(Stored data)
==============================
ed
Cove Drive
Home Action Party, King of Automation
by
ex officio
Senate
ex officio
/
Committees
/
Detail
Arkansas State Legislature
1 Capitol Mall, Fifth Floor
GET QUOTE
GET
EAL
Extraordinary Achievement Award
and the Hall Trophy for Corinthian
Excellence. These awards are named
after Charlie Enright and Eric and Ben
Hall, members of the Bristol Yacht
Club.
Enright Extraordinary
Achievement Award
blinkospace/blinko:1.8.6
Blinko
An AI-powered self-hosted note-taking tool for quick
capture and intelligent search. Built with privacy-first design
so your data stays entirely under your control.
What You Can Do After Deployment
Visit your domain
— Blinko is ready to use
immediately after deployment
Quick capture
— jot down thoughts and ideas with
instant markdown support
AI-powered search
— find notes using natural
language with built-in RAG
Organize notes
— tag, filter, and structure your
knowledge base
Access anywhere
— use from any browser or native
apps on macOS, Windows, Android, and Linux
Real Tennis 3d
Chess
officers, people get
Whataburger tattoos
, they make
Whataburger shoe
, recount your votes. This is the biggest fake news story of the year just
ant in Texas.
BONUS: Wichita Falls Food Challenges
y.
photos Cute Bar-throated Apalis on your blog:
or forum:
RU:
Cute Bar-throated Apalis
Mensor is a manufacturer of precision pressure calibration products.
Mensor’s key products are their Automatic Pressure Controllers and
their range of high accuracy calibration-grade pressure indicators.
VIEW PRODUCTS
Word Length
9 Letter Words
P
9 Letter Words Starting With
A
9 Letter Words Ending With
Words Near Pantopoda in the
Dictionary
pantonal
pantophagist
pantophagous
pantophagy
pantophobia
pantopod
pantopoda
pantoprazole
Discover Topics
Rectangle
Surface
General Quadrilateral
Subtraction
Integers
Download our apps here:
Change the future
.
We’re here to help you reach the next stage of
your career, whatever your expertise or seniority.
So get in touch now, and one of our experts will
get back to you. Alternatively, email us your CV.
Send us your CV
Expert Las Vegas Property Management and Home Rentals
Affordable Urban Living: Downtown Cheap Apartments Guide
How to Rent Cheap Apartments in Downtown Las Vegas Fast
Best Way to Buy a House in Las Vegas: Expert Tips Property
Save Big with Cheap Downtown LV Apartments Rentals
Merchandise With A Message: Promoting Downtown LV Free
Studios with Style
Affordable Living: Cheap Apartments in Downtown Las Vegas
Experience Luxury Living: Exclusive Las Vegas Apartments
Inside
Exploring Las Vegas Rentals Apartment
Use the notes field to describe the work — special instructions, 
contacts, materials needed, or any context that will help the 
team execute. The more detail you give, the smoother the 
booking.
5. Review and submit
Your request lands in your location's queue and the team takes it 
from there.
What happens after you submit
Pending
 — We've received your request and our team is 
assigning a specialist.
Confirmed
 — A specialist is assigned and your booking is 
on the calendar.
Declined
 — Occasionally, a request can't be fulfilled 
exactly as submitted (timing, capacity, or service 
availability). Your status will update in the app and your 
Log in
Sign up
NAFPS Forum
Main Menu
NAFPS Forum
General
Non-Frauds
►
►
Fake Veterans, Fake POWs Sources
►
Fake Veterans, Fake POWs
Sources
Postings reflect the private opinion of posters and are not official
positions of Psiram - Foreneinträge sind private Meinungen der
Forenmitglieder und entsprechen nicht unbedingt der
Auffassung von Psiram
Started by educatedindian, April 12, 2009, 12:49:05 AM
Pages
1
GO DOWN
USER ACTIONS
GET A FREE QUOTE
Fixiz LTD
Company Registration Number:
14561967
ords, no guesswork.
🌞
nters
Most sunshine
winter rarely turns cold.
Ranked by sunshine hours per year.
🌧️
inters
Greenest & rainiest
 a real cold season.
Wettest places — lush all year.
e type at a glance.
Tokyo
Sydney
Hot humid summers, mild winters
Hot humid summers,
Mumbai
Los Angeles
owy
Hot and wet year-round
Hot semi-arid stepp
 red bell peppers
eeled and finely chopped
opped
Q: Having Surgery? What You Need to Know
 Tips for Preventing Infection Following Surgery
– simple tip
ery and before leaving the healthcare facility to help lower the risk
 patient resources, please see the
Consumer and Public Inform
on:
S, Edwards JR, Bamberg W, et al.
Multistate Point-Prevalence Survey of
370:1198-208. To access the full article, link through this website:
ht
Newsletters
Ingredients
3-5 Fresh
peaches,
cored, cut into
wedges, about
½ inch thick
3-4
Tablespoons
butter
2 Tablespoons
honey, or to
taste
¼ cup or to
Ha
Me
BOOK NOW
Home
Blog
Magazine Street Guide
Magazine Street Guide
==============================
Convert the item lines as a Markdown table with the columns Row and Line, starting at the first line of the items and ending at the line that contains "Enright Extraordinary", and leave out any blank lines.

▶ _Task output_
| Row | Line |
|---|---|
| 1 | ed |
| 2 | Cove Drive |
| 3 | Home Action Party, King of Automation |
| 4 | by |
| 5 | ex officio |
| 6 | Senate |
| 7 | ex officio |
| 8 | / |
| 9 | Committees |
| 10 | / |
| 11 | Detail |
| 12 | Arkansas State Legislature |
| 13 | 1 Capitol Mall, Fifth Floor |
| 14 | GET QUOTE |
| 15 | GET |
| 16 | EAL |
| 17 | Extraordinary Achievement Award |
| 18 | and the Hall Trophy for Corinthian |
| 19 | Excellence. These awards are named |
| 20 | after Charlie Enright and Eric and Ben |
| 21 | Hall, members of the Bristol Yacht |
| 22 | Club. |
| 23 | Enright Extraordinary |